Earlier this week Democratic presidential candidates congregated at a forum on religion, values and poverty sponsored by the liberal evangelical group Sojourners, and by Catholics in Alliance for the Common Good.
While by itself this event would hardly be newsworthy, for every politician understands the necessity of at least paying lip service to the piety of most American voters, it should concern every American – religious or otherwise – the types of questions these candidates on that night were posed.
Any citizen with ambitions for dog catcher or the presidency is acutely aware that standing for public office most anywhere in America requires pledging heavenly allegiance almost as necessarily as filing the hellish paperwork. Advertising belief early is as crucial to a candidacy as gathering signatures and paying the filing fee.
Want to see your polling numbers sink even lower than those currently for President Bush? Simply let it slip that you doubt the divinity of Jesus, or the existence of God.
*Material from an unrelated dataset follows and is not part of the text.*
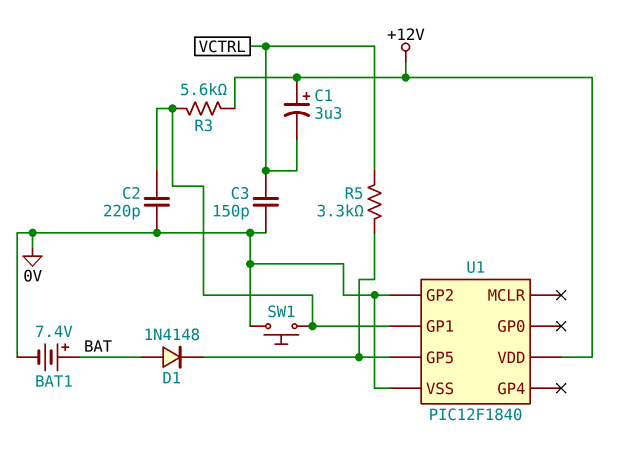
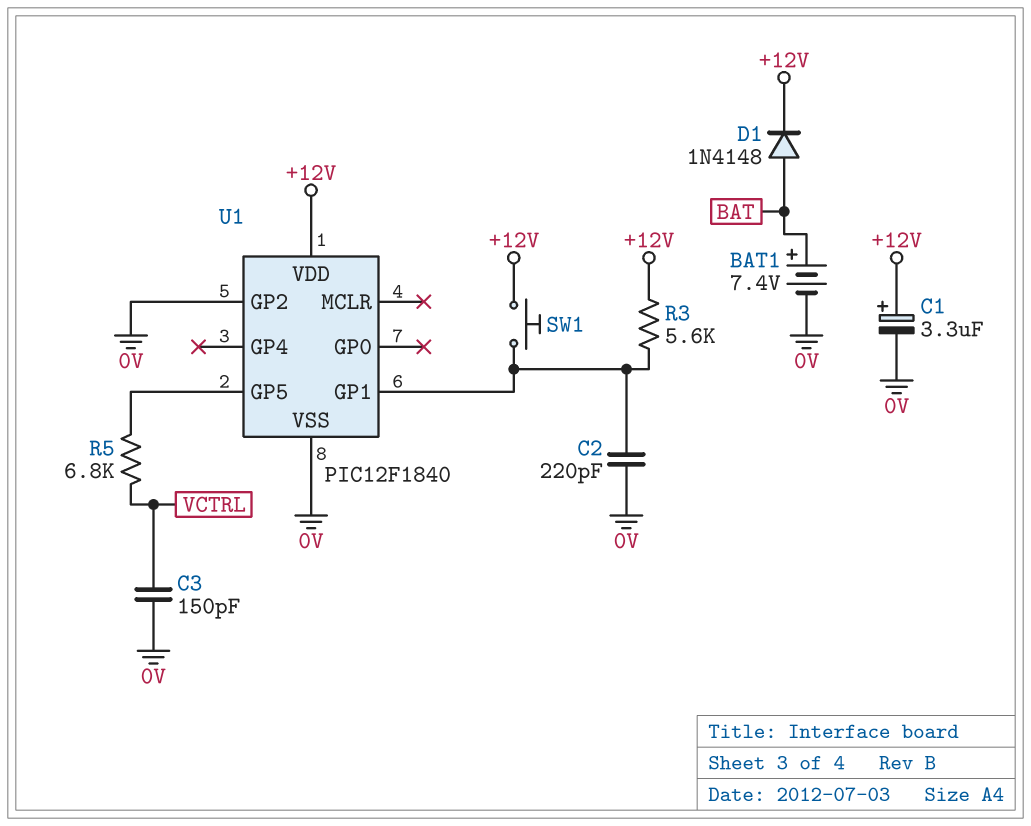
C1: 3.3uF (plus +12V, minus VCTRL) -> 3.3uF (plus +12V, minus 0V)
D1: diode 1N4148 (A BAT, K U1/GP5) -> diode 1N4148 (A BAT, K +12V)
R5: 3.3k (U1/GP5, VCTRL) -> 6.8k (U1/GP5, VCTRL)
SW1: button (0V, U1/GP1) -> button (+12V, U1/GP1)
But no candidate, no matter how genuine their faith, should, in this nation that is while religious by choice nonetheless secular by law, be asked such personal and obnoxiously intrusive questions as: “What was the greatest sin you ever committed?”, and “Did your faith help you with your husband’s infidelity?”
Such questions are utterly inappropriate in the public arena, under the less-than-heavenly glow of media lights and cameras. Certainly within the un-surveilled sanctuary of a house of worship a candidate who would preach from the pulpit must also expect to sit in the confessional. But the increasing trend towards public interrogation of candidates on matters of faith in their private and most intimate lives crosses a line over which it will be very difficult for any present or future candidate to retreat.
After all, public interrogations of piety and faith amount to a sort of religious litmus test for public office, something, lest we forget, our Constitution in Article VI explicitly forbids.
It is one thing, more often a phony thing, for a candidate to wear their faith on their sleeve in attempt to gain political advantage. It is quite another for the faithful to invite candidates into the public arena, and then try their piety in the court of public opinion. Which candidate bore the heavier cross should not determine which candidate gains the keys to the White House.
This is not at all to say that faith does not or should not matter in this country. While America is staunchly secular, it is also resolutely religious. The great majority of Americans derive many if not most of their moral insights from their religious beliefs, and that is largely the way America has always been.
But religion and politics, while allowed to mingle, must never be permitted to marry. The awful offspring of such a marriage have perpetrated some of the worse crimes of history, and we must do everything in our power as religious Americans or secular to prevent such a union from ever taking place here.